Sir,

Case report

A 65-year-old man presented to eye casualty with a 2-month history of bilateral gradual loss of vision. The patient denied any other ocular or systemic symptoms. He had no past ocular history. His past medical history revealed a left total hip replacement 3 years ago, which was complicated with a multiresistant Staphylococcus aureus (MRSA) infection, which, due to multidrug resistance, had been treated with long-term linezolid 600 mg b.d. for 1 year. This antibiotic had been stopped 1 week before review by the ophthalmology team.

On examination, his visual acuities were counting fingers bilaterally. Ishihara test detected a loss in bilateral colour vision, scoring 2/15 and 1/15 in the right and left eye, respectively. His pupillary responses were normal. Anterior segment examination was unremarkable and dilated fundoscopy revealed no evidence of optic atrophy or oedema.
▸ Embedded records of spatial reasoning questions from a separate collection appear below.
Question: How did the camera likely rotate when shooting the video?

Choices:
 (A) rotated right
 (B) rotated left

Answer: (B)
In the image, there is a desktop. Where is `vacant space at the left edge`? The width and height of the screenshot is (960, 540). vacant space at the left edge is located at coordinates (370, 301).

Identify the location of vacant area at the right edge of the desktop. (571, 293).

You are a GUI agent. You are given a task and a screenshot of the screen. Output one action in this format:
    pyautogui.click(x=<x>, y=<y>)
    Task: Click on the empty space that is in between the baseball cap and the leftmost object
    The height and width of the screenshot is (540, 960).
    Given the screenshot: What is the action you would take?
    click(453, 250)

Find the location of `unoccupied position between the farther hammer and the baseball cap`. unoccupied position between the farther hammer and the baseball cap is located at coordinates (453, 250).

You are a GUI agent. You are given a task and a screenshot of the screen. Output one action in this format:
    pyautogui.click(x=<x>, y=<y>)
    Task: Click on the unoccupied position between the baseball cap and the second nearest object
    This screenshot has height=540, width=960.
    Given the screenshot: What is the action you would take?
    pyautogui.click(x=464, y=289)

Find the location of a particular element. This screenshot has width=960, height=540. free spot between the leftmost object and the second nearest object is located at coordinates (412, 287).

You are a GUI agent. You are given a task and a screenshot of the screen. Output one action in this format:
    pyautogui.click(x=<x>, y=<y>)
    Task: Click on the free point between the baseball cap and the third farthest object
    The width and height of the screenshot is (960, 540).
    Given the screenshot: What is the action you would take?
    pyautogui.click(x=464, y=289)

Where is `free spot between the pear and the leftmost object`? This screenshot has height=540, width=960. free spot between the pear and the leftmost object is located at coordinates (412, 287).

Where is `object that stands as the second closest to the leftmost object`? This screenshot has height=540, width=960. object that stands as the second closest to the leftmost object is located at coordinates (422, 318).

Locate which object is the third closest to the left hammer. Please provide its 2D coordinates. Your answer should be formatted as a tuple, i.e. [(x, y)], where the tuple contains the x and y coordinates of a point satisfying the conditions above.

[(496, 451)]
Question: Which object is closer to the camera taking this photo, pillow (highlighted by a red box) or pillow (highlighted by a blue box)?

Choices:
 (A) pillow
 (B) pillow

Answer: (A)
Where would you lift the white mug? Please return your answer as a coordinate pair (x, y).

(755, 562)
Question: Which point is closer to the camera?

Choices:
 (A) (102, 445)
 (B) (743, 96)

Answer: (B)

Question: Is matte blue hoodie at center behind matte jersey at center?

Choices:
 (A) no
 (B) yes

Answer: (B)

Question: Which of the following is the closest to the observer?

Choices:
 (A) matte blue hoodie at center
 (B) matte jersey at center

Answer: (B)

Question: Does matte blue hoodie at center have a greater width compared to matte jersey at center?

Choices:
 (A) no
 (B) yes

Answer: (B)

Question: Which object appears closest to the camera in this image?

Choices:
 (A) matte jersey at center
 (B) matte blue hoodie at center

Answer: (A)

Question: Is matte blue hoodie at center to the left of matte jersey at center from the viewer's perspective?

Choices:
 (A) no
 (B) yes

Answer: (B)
Normal blood tests results included Hb (14.2 g/dl), WBC (8.1 × 109/l), platelets (365 × 109/l), and vitamin 12B (482 μg/l). Syphilis antibodies and mitochondrial studies were also negative.

Abnormal blood tests included a low folate level (2.7 μg/l) and hence the patient was commenced on folic acid supplements.

Visual-evoked potential (VEP) of the left eye showed a prolonged latency of 128.7 and diminished amplitude of 3.13 uV. The right eye VEP also showed a prolonged latency of 125.1 ms with diminished amplitude of 2.39 uV (Figure 1) (normal amplitude values for laboratory: 4–20 uV).

Figure 1
figure 1

First VEP.

An MRI scan of his brain and orbits was performed and detected no abnormality.

Visual field test showed a right superior scotoma and a left superior arcuate scotoma.

Over the next 4 months, his visual acuities gradually improved to 6/6 in the right eye and 6/9 in the left. This patient still however had abnormal VEP studies showing prolonged latencies and diminished amplitudes bilaterally (Figure 2) (right eye: latency 133.2 ms, amplitude 3.34 uV; left eye: latency 124.8 ms, amplitude 2.53 uV).

Figure 2
figure 2

Second VEP.

Fifteen months after his initial presentation, his visual acuities had returned to 6/5 and 6/6 in his right and left eye, respectively. Dyschromatopsia and visual field defects remained stable and nonprogressive (Figures 3 and 4). After treatment with folic acid supplements his folate levels had risen to within normal limits (4.3 μg/l). VEP studies at this time had returned to normal (Figure 5). The patient reported no further symptoms.

Figure 3
figure 3

Right eye (last visual field test).

Figure 4
figure 4

Left eye (last visual field test).

Figure 5
figure 5

Third (last) VEP.

Comment

Toxic optic neuropathy is typically a progressive bilateral symmetrical painless visual loss, which may cause a central or centralcaecal scotoma. There is currently no specific treatment for this disorder; however, early detection and prompt management may ameliorate and even prevent severe visual loss.1

Our case demonstrates the progressive loss of vision, which returns to normal following the cessation of the causative agent. The loss of vision was accompanied by low folate levels, persistent dyschromatopsia, and severely affected VEPs. His visual field defects are not of a typical optic neuropathy picture; however, no other cause for the defects has been discovered.

Linezolid is a synthetic antibacterial agent that belongs to a new class of antimicrobials. According to this, drugs data information leaflet, neuropathy (peripheral and optic) has been reported with use longer than the recommended duration of 28 days.2

There is a growing body of evidence that shows long-term linezolid use is associated with severe peripheral and optic neuropathy. In most cases, the optic neuropathy resolved with drug cessation, leaving a residual deficit in central visual acuity.3, 4, 5, 6, 7, 8 The mechanism of toxicity remains unclear although previous reports of linezolid associated optic neuropathies suggest mitochondrial dysfunction as the most possible cause of neurotoxicity. In particular, low folate levels subsequently cause elevated plasma homocysteine, which can lead to inhibition of neuronal mitochondrial function.9, 10, 11

Given the high profile of MRSA infections, the use of such antimicrobial agents may be used increasingly in an attempt to control persistent infections. We therefore feel that this case should be brought to the attention of the ophthalmic community so that they are aware of its possible ophthalmic toxicity.